The postman is never the same man again, for the universe has taken him over, linking him to the immensity of God’s creation, expanding his soul.
This the metaphor did to him; not small unimaginative metaphors, but lofty ones, soaked in poetry that sang the metaphysical and wrapped the ordinary in unknown newness.
So the metaphor can do to us if only we hush and reflect.
Our ancestors had always meant it to be so. They spun stories, mysteries and mythologies and wove simple words and ideas that somehow spiralled the mind into rich avenues of thought. But then they also wrote complex and fascinating stories that belonged to classical and religious texts and left it to us to decipher and understand.

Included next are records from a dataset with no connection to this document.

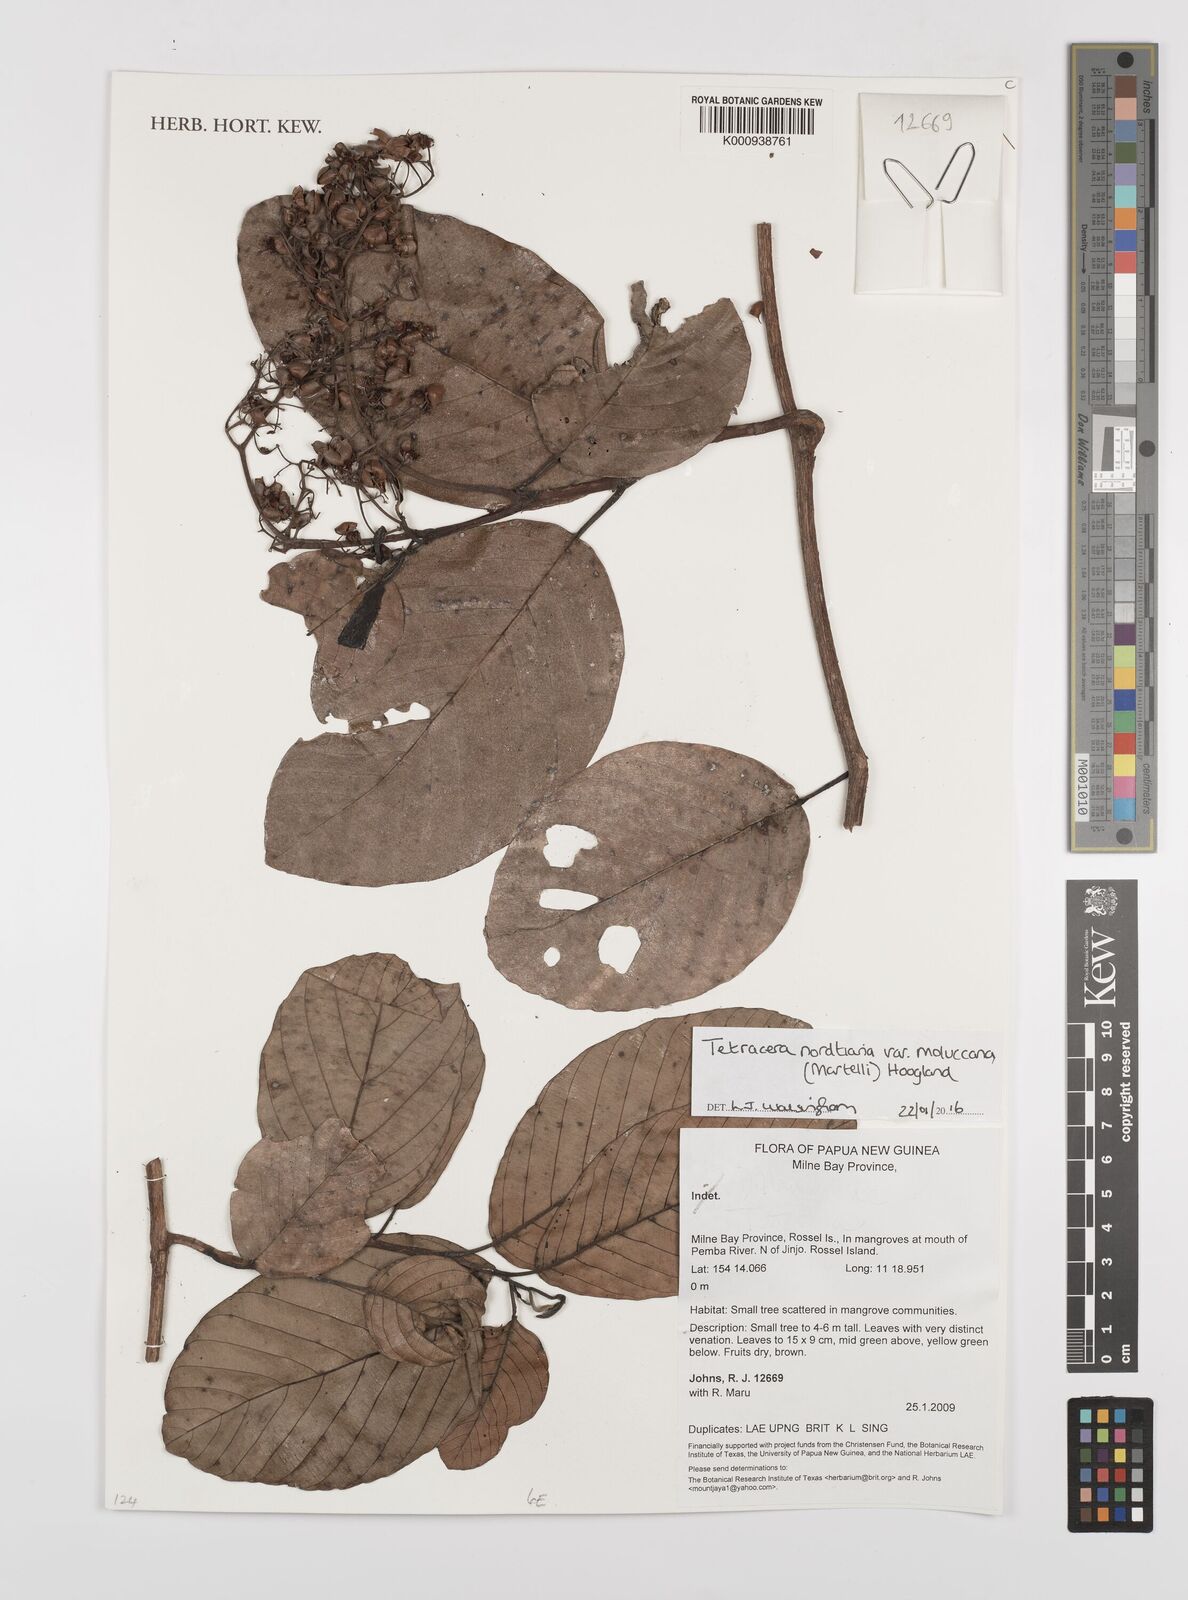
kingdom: Plantae
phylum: Tracheophyta
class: Magnoliopsida
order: Dilleniales
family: Dilleniaceae
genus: Tetracera
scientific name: Tetracera nordtiana
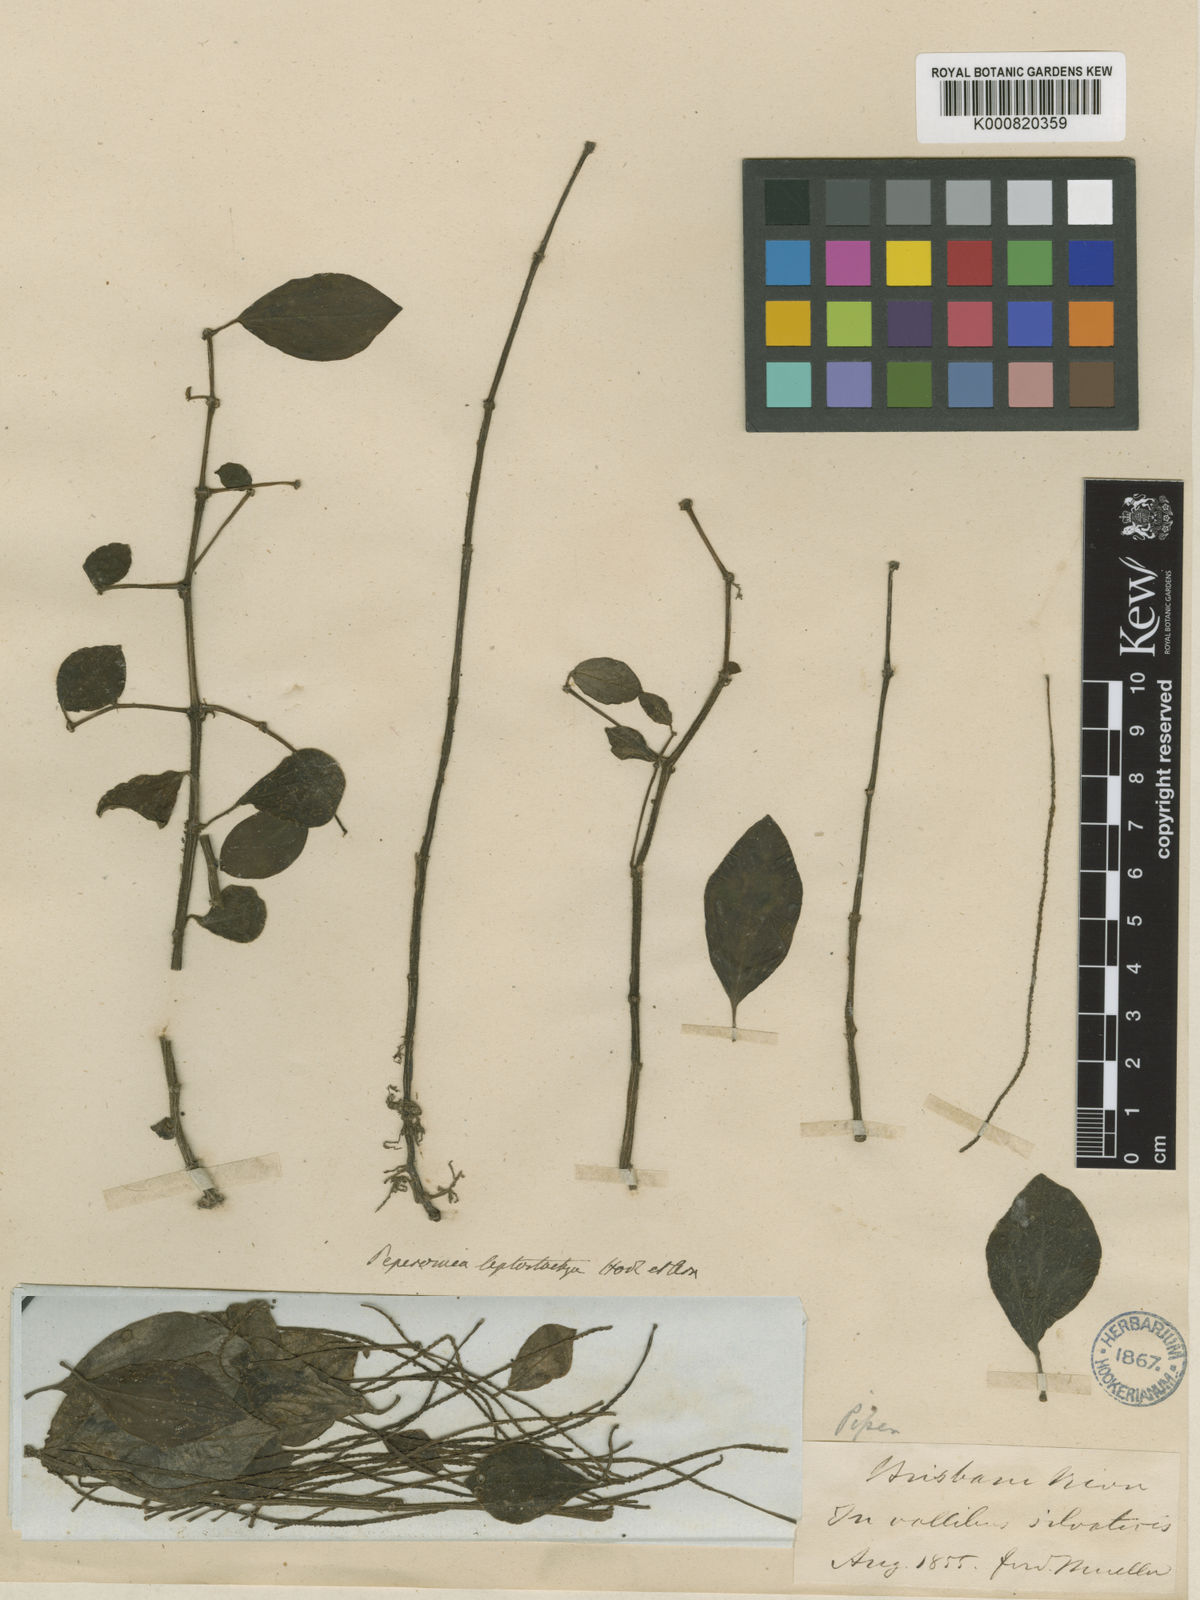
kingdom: Plantae
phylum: Tracheophyta
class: Magnoliopsida
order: Piperales
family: Piperaceae
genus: Peperomia
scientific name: Peperomia leptostachya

One such idea is that of Ardhnari, of the inseparable Shiva and Shakti, neither functional without the other, needing to be explored beyond its familiar connotations. Shiva is the primeval state, without beginning and end, the static permanent energy. Shakti is the energy that creates, brings forth life and movement and the energy that abounds. Together they symbolise the creative union of all active and passive principles.
But they represent more than just that, for they denote the union of many different kinds of opposites or different ways of being that all of us are composed of.
Shiva dances the tandava, the powerful dance of creation and destruction. But he also dances the lasya, the soft and gentle aspect of dance. He is both, strong and soft and one of the ways that Ardhnari can be defined.
The image of the Ardhnari shows the clear cleaving together of the male and the female body, half and half. But as an abstraction, it is more of a mingling and less of a clear division. The visual division is of course essential, as it is the tangible image that is symbolic of the abstract idea.
We are all Ardhnari, every single one of us, regardless of our proclivities or in some cases, of our unusual physical manifestations. Within our beings and our minds and hearts flow the blend of characteristics that echo Shiva and Shakti.
We have tandava and lasya, we are strong and soft, or if I shift the interpretation, we are hard and weak. We are active and passive, energetic and calm, or if I shift the interpretation, we are restless and stable. We think with our minds and act with our hearts, we are passion, emotion and icy manifestation.
But in Ardhnari there is no gender for, in all of us there is Ardhnari the metaphor, the blend of Shiva and Shakti. It determines the way we respond to every conceivable situation in our lives at any given time of the day.
It explains how spirits are broken and tandava turns to lasya. It explains how the lasya of a submissive woman transforms into the tandava of an implacable woman determined to have her way. It explains how the meek rise, how locks, chains and systems get broken.
It is this metaphor that makes us what we are, Ardhnari.